## [Excerpted text]
I was out of line with my previous post so I deleted it. I apologize to all of you...with one exception


----------



## LoBrass (Oct 16, 2007)

You guys _still_ on the hen mallard thing?

Are there not more pressing issues??

If a guy is upset (one way or the other) about one or 2 hen mallards in the bag limit they should fish instead of hunt. Better yet, pick up video gaming. Just saying.


----------



## just ducky (Aug 23, 2002)

So back to the OP about two hens in the bag and what scientific data shows it's a good thing to do, since we're a little over a week out from the March meeting, I'm curious if any of the CWAC members that visit this site have gotten any info prior to the meeting? Seems as if you all typically get a pretty good sized packet of info to study. If so, is it definitive, or just wishy-washy? I'll be curious to hear the discussion at the meeting.


----------



## Quackaddicted (Mar 13, 2011)

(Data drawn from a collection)

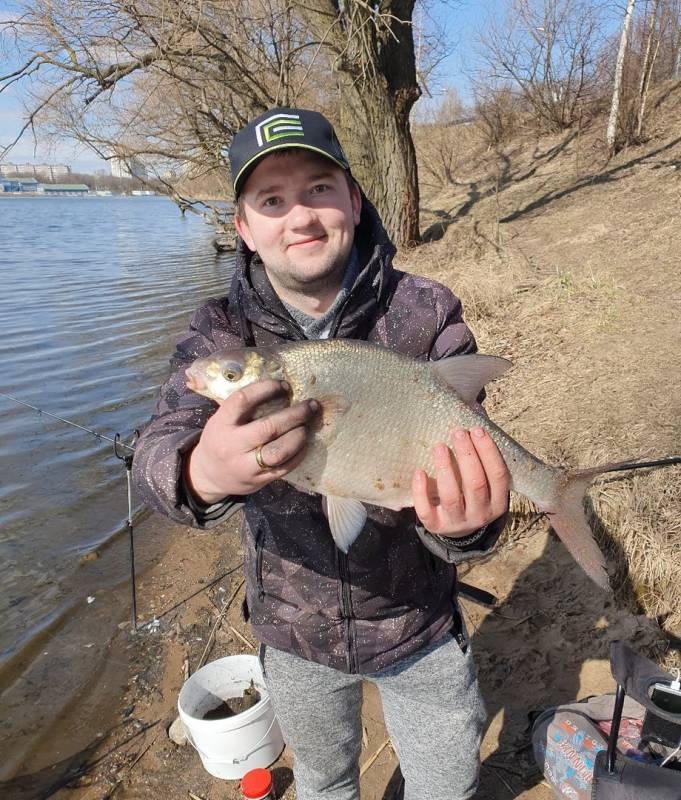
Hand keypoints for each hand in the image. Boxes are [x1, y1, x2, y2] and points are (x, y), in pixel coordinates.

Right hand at [186, 379, 317, 503]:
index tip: (285, 385)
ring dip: (298, 436)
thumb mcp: (222, 420)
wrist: (208, 475)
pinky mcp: (257, 481)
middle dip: (294, 415)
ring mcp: (244, 466)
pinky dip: (298, 454)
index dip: (266, 389)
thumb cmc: (221, 439)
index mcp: (221, 424)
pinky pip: (284, 468)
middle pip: (268, 428)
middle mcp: (232, 445)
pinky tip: (305, 443)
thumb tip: (282, 389)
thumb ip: (244, 408)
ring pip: (278, 451)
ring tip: (308, 425)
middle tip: (311, 406)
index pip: (243, 400)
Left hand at [411, 427, 509, 537]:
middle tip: (457, 433)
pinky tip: (419, 472)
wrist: (458, 528)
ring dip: (446, 469)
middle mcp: (480, 514)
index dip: (489, 451)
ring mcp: (457, 522)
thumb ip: (482, 453)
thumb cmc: (471, 494)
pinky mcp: (435, 526)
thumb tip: (475, 410)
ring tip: (439, 447)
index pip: (498, 475)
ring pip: (451, 496)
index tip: (477, 430)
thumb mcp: (484, 481)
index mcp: (498, 502)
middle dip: (467, 456)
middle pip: (475, 484)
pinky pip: (426, 510)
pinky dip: (421, 491)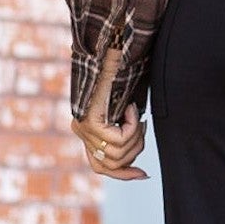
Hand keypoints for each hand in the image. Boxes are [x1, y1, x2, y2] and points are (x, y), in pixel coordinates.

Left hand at [70, 43, 150, 179]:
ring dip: (135, 135)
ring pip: (119, 153)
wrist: (109, 48)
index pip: (100, 167)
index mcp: (85, 129)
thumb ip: (124, 129)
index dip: (123, 174)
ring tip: (135, 114)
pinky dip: (131, 126)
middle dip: (136, 148)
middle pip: (115, 163)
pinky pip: (118, 139)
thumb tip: (139, 162)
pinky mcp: (89, 122)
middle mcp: (81, 131)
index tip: (144, 174)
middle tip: (141, 124)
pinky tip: (130, 108)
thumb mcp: (123, 107)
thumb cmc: (118, 72)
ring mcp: (83, 127)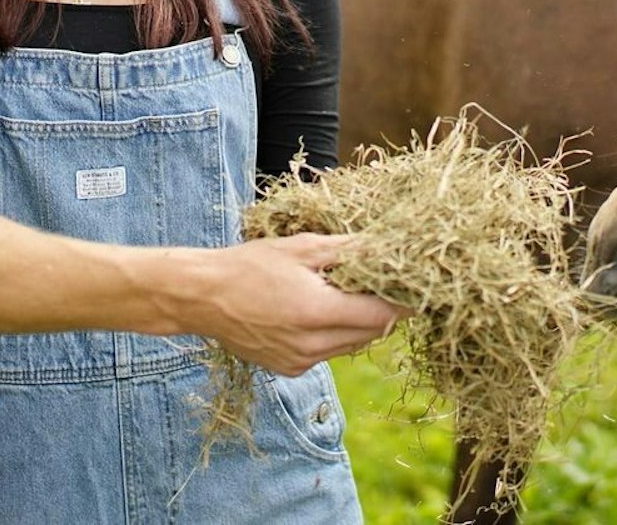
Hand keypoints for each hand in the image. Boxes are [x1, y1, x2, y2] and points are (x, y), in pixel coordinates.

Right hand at [199, 233, 403, 375]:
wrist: (202, 297)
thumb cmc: (249, 265)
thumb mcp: (301, 248)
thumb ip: (347, 251)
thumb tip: (384, 247)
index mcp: (318, 313)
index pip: (381, 316)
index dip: (401, 302)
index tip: (414, 288)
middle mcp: (312, 345)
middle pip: (370, 334)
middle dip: (382, 312)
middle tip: (384, 287)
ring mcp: (300, 361)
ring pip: (350, 346)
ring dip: (358, 324)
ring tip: (349, 296)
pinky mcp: (289, 369)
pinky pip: (327, 353)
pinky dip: (333, 336)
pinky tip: (318, 312)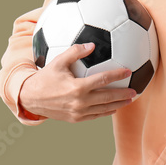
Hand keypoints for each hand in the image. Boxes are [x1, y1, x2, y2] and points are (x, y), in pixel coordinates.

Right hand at [18, 43, 137, 122]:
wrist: (30, 99)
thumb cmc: (45, 78)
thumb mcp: (58, 62)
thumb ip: (75, 52)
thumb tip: (92, 45)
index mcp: (77, 87)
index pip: (103, 80)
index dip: (117, 75)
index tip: (128, 71)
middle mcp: (80, 102)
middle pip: (107, 98)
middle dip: (122, 94)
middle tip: (135, 90)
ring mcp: (78, 112)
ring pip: (103, 109)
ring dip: (118, 104)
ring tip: (129, 100)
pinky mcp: (75, 119)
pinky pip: (94, 116)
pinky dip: (105, 112)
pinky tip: (113, 108)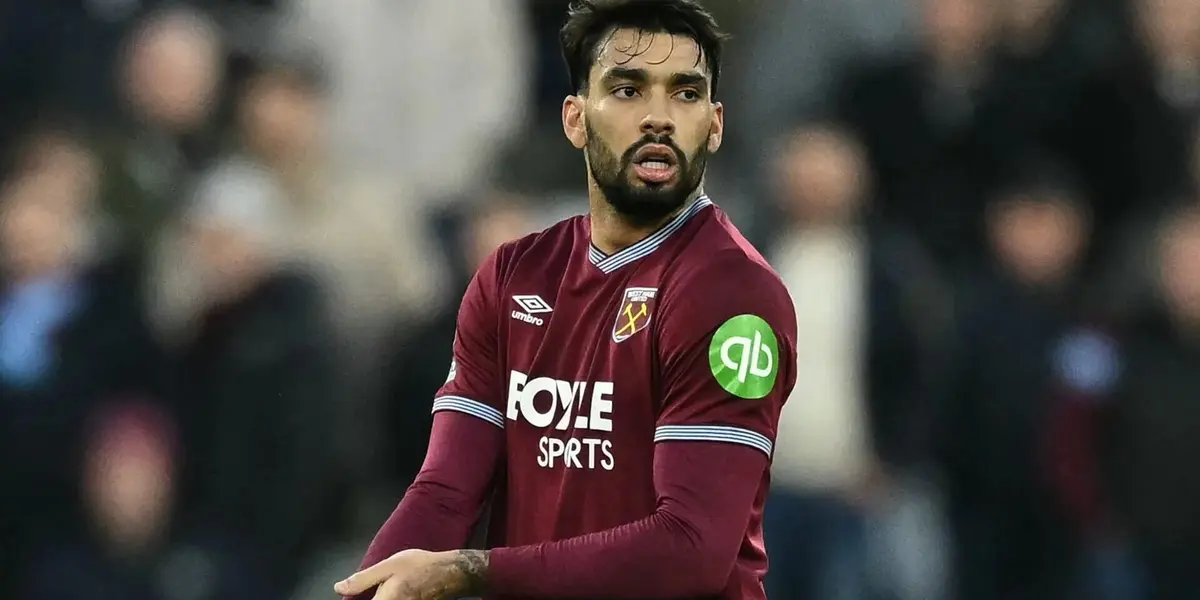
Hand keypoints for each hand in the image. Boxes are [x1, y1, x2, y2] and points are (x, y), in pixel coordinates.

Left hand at [333, 549, 488, 599]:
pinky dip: (389, 599)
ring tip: (387, 587)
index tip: (352, 596)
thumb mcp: (389, 565)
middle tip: (371, 589)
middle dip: (370, 597)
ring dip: (378, 597)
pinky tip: (394, 591)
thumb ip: (362, 579)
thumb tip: (339, 588)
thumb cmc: (420, 566)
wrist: (450, 574)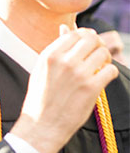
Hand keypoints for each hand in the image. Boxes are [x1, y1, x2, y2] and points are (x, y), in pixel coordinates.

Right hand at [10, 25, 118, 152]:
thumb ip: (56, 48)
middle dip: (98, 45)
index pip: (75, 33)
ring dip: (106, 59)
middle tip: (97, 55)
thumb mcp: (41, 69)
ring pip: (103, 53)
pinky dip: (110, 73)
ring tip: (100, 67)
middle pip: (92, 39)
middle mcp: (64, 61)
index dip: (85, 37)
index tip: (87, 46)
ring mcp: (78, 74)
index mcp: (49, 55)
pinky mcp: (91, 88)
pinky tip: (102, 79)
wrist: (42, 125)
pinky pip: (110, 70)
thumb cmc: (41, 97)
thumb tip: (65, 28)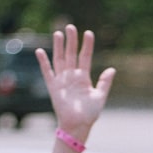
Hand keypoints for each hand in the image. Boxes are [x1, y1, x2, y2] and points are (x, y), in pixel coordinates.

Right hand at [36, 25, 115, 139]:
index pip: (85, 57)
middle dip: (71, 41)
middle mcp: (72, 76)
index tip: (88, 33)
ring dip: (58, 47)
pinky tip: (40, 51)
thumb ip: (105, 82)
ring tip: (58, 33)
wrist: (77, 126)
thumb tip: (112, 69)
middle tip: (70, 26)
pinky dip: (43, 62)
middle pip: (71, 54)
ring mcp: (62, 80)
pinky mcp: (53, 87)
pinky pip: (47, 72)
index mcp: (84, 78)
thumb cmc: (89, 114)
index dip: (87, 45)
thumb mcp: (100, 96)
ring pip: (60, 59)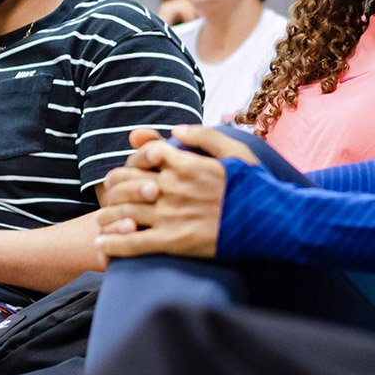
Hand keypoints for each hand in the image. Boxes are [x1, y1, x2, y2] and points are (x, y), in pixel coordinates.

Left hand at [93, 126, 253, 261]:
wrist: (272, 221)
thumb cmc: (255, 184)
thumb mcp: (235, 149)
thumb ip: (203, 135)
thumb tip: (174, 129)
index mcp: (187, 164)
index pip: (147, 153)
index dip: (136, 158)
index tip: (135, 166)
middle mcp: (174, 188)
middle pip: (127, 181)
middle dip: (113, 185)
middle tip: (110, 192)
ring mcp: (172, 215)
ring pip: (124, 212)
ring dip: (107, 215)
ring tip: (102, 220)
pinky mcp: (174, 242)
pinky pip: (134, 244)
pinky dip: (113, 245)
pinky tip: (102, 245)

## [What this exercise asks]
• a. In the hen mallard forum thread, substitute "comment" for "post" in the passage starting with "I was out of" and going on through "hen mallard thing?".
• b. Pick up the hen mallard forum thread from its last line and continue it.
The records come from a separate source.

## [Answers per task]
• a.
I was out of line with my previous comment so I deleted it. I apologize to all of you...with one exception


----------



## LoBrass (Oct 16, 2007)

You guys _still_ on the hen mallard thing?

• b.
JD, as of 7:39 PM on Feb 24 CWAC members have NOT received any info regarding hen mallards (or anything else, for that matter). Will update if that changes.


----------



## just ducky (Aug 23, 2002)

Quackaddicted said:


> JD, as of 7:39 PM on Feb 24 CWAC members have NOT received any info regarding hen mallards (or anything else, for that matter). Will update if that changes.


Just curious is all Bud. Is Don still coordinating? Seems as if I heard he was doing something else now.


----------



## Quackaddicted (Mar 13, 2011)

Don Avers is still coordinator as far as I know. He sent out info in Jan about new members and Dave Shaw requested time from him to discuss LED issues at the March meeting. Terry Laymon is the Chair, BTW.


----------



## just ducky (Aug 23, 2002)

Greenbay said:


> 5. Maybe because a Prez of one of the organizations got caught shooting an extra hen but got off on a technicality.


So Greg...it is Greg, right? How about you bring proof of this so-called "technicality" to the next SFCHA meeting, huh? That way we can talk about it openly, not hiding behind a keyboard. Because from what I understand, the judge dressed down the CO's pretty well for fabricating their story. Court documents show the testimony...hard to dispute THOSE facts!


----------



## BIRD BARREL (Aug 14, 2010)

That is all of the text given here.